Just over a year ago, Michigan joined the 11 U.S. states that have legalized recreational marijuana. As lawmakers put the finishing touches on state licensing and regulations, various culinarians are fine-tuning recipes that will allow them to contribute to the projected multibillion-dollar industry through food.
Using microdosing, a method that incorporates low doses of the psychotropic drug into meals, chefs are masterfully adding cannabis-infused oils and spices into sweet and savory dishes alike to offer guests a slight buzz. Across the country, cannabis is baked into pizza crust and sprinkled into breakfast staples like lox and bagels. And locally, chefs are entering the cannabis arena with unique catering businesses.
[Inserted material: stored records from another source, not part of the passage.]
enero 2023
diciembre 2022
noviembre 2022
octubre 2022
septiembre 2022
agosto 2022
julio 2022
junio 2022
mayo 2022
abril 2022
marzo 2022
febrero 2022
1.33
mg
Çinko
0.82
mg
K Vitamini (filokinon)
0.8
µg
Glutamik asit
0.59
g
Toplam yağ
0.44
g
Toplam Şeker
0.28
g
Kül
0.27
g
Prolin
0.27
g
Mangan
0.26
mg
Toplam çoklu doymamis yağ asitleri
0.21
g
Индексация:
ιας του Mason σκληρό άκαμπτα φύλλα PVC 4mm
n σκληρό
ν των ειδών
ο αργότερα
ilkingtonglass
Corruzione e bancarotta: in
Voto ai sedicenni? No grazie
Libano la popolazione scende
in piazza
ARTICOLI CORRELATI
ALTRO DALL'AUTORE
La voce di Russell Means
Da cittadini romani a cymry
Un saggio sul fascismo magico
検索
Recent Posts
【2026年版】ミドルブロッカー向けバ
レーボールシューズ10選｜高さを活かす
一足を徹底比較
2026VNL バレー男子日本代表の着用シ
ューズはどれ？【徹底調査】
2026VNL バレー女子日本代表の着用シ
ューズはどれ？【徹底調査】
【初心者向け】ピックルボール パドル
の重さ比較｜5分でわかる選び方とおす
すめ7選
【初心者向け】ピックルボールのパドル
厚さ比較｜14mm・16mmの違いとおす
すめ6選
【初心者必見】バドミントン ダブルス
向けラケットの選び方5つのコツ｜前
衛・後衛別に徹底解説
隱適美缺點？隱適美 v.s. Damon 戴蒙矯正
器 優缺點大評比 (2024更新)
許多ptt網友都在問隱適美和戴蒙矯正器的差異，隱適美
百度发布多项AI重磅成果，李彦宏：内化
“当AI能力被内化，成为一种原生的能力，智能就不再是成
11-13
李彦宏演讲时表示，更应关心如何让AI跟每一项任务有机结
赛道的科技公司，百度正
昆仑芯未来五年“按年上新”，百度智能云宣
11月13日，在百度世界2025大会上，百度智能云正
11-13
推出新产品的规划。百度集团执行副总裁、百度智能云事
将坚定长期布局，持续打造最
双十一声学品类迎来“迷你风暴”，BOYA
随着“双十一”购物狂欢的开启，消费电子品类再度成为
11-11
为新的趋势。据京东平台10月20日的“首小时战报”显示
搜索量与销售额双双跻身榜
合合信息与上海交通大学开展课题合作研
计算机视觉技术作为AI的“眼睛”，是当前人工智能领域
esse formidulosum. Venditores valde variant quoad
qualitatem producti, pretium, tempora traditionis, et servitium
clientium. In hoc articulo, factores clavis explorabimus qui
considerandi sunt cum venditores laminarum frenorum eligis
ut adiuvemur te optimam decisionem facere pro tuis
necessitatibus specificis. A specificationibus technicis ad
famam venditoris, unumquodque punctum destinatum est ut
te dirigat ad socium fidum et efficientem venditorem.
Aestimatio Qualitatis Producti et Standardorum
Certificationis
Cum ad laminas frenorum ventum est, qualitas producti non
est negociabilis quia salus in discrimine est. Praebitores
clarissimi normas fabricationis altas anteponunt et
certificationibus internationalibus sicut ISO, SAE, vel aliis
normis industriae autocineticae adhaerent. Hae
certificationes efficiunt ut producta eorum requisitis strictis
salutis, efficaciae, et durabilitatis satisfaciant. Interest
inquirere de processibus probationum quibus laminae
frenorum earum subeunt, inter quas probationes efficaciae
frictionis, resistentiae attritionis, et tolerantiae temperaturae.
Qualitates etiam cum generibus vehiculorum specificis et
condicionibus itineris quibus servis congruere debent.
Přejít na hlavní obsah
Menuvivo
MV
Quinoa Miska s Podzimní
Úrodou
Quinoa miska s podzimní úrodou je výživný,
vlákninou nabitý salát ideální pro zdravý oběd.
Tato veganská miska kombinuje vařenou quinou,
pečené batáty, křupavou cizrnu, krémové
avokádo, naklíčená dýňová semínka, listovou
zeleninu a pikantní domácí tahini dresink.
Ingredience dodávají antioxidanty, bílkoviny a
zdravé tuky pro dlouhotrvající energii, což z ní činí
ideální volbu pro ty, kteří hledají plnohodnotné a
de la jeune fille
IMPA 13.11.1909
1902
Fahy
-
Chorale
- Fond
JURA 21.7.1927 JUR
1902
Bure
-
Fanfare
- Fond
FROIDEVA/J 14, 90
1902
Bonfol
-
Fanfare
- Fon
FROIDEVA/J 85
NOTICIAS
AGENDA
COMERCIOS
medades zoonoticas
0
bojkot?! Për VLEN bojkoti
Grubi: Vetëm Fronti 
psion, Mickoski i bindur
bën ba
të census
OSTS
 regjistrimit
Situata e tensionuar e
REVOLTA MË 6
Serving as educational experiences, immersive dinners that incorporate cannabis in each course help to demystify cannabis cuisine. Chefs, including Michigan native Enid Parham, use their tablescapes to introduce clients to the plant, which was not long ago deemed taboo. “I always perceived cannabis to be a bad thing because I grew up in the Nancy Reagan era of DARE,” says Parham, also known as Chef Sunflower. Parham has ventured into the cannabis world with LuckyPistil Catering. “Being a dialysis patient, my dad smoked cannabis to cope with his pain. I remember flushing an ounce down the toilet thinking I was helping him quit drugs — boy, how wrong I was.” Today, Parham says her hope is that clients will leave her dining events (which feature dishes like squid ink pasta with infused sun-dried tomato mushroom sherry sauce) “inspired to explore the world of cannabis with an open mind.”
Recent marijuana laws make it easier for chefs to have honest conversations about the ingredient with guests in these intimate settings. Chi Walker and Jenna Michlin, co-founders and head chefs at Femmes de la Fleur, go so far as to say legalization has lifted the taboo associated with marijuana. “A few years ago, it wasn’t commonplace to talk about marijuana usage so openly. Now, it’s everywhere,” Michlin says. “I think the overall acceptance has expedited the demand in the market.” Walker adds, “With legalization, we’ve been able to destigmatize usage and create spaces for people to be open about their personal and experimental usage.”
Increased public awareness has likely contributed to the broad range of locals lining up for cannabis dining experiences like Femmes de la Fleur’s — that and highly intriguing menu items, such as locally foraged roasted chanterelle mushroom soup and Rock and Rye Short Ribs served with polenta. “Our clientele is a true hodgepodge of folks,” Walker says. “It’s your everyday white-collar suburbanite attorney, your grandparents, the young cute couple on the block, those seeking more holistic approaches to pain management. People of all walks of life.”
Gigi Diaz, executive chef of Detroit-based catering company Cannabis Concepts, is mindful of cooking for this diverse clientele, including those with dietary restrictions. “I do vegan and vegetarian food as well,” she says touting her pan-fried cauliflower steak encrusted in infused potato flakes and drenched in a mushroom cream gravy. “It’s a really delicious meal.” For Diaz, the 2017 winner of the internationally acclaimed High Times cannabis chef competition, cooking with cannabis is scientific. Those potato flakes, for example — Diaz takes russet potatoes, dices them, soaks them in a housemade cannabis tincture, dehydrates them, and then pulverizes them to make tiny potato flakes. “There’s an artisan concept to it, and that’s what we pride ourselves on.”